Are we calling this a comeback??
Not quite. We can say the patient has a pulse, and it is getting a little stronger.
After several difficult years for U.S. production, Q1 2026 is showing some early signs of stabilization. As is the box office (12% higher than this same time last year – and we have a big summer of movies ahead of us).
The bigger question, of course, is whether this is the beginning of a real recovery or just a temporary pause in a much longer reset.
A few things stand out:
* California’s expanded incentive appears to be making a real difference. With the annual cap increased from $330 million to $750 million, the state has already approved 147 productions, a 53% year-over-year increase over the comparable 10-month period.
* Los Angeles is also showing some improvement. FilmLA reported 5,121 shoot days in Q1 2026, up 10.7% from Q4 2025.
That is encouraging, even if the market is still down 3.3% year-over-year!
* The rebound seems strongest in features, independent films, animation, and higher-profile scripted projects. Animation is especially interesting, with projects like the next Simpsons Movie and a DreamWorks Animation project reportedly being produced entirely in California. That is a meaningful shift after years of animation work, moving outside the U.S.
At the same time, this is not a full recovery story. Reality TV remains soft, and overall production volume is still under pressure. The global production pie is not suddenly expanding overnight.

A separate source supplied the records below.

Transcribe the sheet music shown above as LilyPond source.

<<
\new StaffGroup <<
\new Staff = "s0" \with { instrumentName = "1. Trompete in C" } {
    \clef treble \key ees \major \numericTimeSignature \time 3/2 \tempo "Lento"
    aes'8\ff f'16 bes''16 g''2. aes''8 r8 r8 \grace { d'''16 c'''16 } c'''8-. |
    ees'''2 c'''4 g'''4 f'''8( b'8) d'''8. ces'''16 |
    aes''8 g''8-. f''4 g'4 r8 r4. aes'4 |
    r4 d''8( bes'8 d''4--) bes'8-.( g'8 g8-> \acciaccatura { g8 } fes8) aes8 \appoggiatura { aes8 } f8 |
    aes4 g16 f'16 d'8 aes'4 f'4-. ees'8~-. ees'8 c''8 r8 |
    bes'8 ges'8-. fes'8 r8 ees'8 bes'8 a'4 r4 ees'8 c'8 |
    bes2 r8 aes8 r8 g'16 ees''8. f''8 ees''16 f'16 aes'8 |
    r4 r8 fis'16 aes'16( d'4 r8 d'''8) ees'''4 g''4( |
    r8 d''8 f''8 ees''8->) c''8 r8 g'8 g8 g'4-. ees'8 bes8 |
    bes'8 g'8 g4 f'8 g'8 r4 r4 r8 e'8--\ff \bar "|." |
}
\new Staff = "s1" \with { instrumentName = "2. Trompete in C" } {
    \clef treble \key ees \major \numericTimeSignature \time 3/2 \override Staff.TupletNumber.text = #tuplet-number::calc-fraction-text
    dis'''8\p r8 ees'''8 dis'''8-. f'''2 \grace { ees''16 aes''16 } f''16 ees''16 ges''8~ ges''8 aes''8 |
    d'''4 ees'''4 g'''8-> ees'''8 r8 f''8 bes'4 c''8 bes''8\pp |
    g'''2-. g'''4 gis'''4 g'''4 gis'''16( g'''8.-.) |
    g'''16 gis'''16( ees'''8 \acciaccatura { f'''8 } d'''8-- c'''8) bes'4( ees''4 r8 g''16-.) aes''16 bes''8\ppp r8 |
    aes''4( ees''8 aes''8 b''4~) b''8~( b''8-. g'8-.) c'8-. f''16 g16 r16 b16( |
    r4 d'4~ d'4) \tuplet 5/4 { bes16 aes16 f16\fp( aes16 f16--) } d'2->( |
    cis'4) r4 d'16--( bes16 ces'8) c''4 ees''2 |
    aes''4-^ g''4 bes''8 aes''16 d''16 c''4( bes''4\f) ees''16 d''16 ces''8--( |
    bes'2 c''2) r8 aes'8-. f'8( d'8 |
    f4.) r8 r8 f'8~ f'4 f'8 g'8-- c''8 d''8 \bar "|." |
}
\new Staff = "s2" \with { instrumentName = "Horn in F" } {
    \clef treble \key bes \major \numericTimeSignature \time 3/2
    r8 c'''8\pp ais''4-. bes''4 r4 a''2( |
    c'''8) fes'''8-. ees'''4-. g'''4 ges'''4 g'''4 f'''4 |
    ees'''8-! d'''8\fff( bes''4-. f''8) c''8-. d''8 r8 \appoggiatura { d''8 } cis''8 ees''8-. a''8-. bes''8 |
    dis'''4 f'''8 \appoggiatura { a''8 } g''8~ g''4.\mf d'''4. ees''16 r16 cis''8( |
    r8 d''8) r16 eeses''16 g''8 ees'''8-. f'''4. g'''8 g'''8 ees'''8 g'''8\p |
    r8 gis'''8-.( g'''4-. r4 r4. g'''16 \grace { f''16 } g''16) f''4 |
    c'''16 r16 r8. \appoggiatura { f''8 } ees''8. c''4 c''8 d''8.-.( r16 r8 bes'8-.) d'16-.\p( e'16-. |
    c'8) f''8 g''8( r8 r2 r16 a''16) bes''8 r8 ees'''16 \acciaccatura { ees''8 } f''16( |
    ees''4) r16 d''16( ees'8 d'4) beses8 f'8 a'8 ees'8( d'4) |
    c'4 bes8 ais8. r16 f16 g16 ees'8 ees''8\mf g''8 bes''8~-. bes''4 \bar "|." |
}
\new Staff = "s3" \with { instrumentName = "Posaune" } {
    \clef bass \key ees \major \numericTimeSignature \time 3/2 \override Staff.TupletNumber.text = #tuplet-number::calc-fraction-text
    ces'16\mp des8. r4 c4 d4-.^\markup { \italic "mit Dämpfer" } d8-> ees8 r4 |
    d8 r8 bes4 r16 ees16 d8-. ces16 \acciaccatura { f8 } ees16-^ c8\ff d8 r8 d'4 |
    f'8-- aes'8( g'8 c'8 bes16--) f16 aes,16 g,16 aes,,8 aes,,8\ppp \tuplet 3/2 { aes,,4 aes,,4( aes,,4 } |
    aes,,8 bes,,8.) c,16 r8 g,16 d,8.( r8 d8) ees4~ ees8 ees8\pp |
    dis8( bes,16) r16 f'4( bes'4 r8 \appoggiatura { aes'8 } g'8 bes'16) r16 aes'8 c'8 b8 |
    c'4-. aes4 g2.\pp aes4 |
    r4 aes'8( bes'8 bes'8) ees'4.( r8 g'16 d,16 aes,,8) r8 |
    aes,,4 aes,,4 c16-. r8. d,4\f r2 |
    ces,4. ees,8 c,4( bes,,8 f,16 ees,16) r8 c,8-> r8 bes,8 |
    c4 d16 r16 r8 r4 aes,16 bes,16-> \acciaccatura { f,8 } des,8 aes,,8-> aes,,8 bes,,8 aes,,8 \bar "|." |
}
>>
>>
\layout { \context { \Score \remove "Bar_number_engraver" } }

But there are signs that the U.S. may be gaining ground again, particularly for larger-budget projects. New York, California, and Georgia are once again viewed as leading production hubs, a notable shift after no U.S. state ranked in the top five in last year’s ProdPro survey. And, New Jersey made a notable leap, with a 45 percent increase in filming volume and a 37 percent increase in production spending in the first quarter of 2026. While some states have struggled, New Jersey is emerging as a rising production hub. This growth stands out against the backdrop of other U.S. states losing ground.
So, optimistic? Yes.
Comfortable? Not yet.
The next test is whether this stabilization shows up beyond the headlines, in payroll volume, crew employment, vendor activity, stage utilization, production planning, and the broader business infrastructure that supports this industry.
For now, I’ll take “better than it was” as a win.
This is not a recovery lap yet. But after the last few years, even signs of stabilization matter.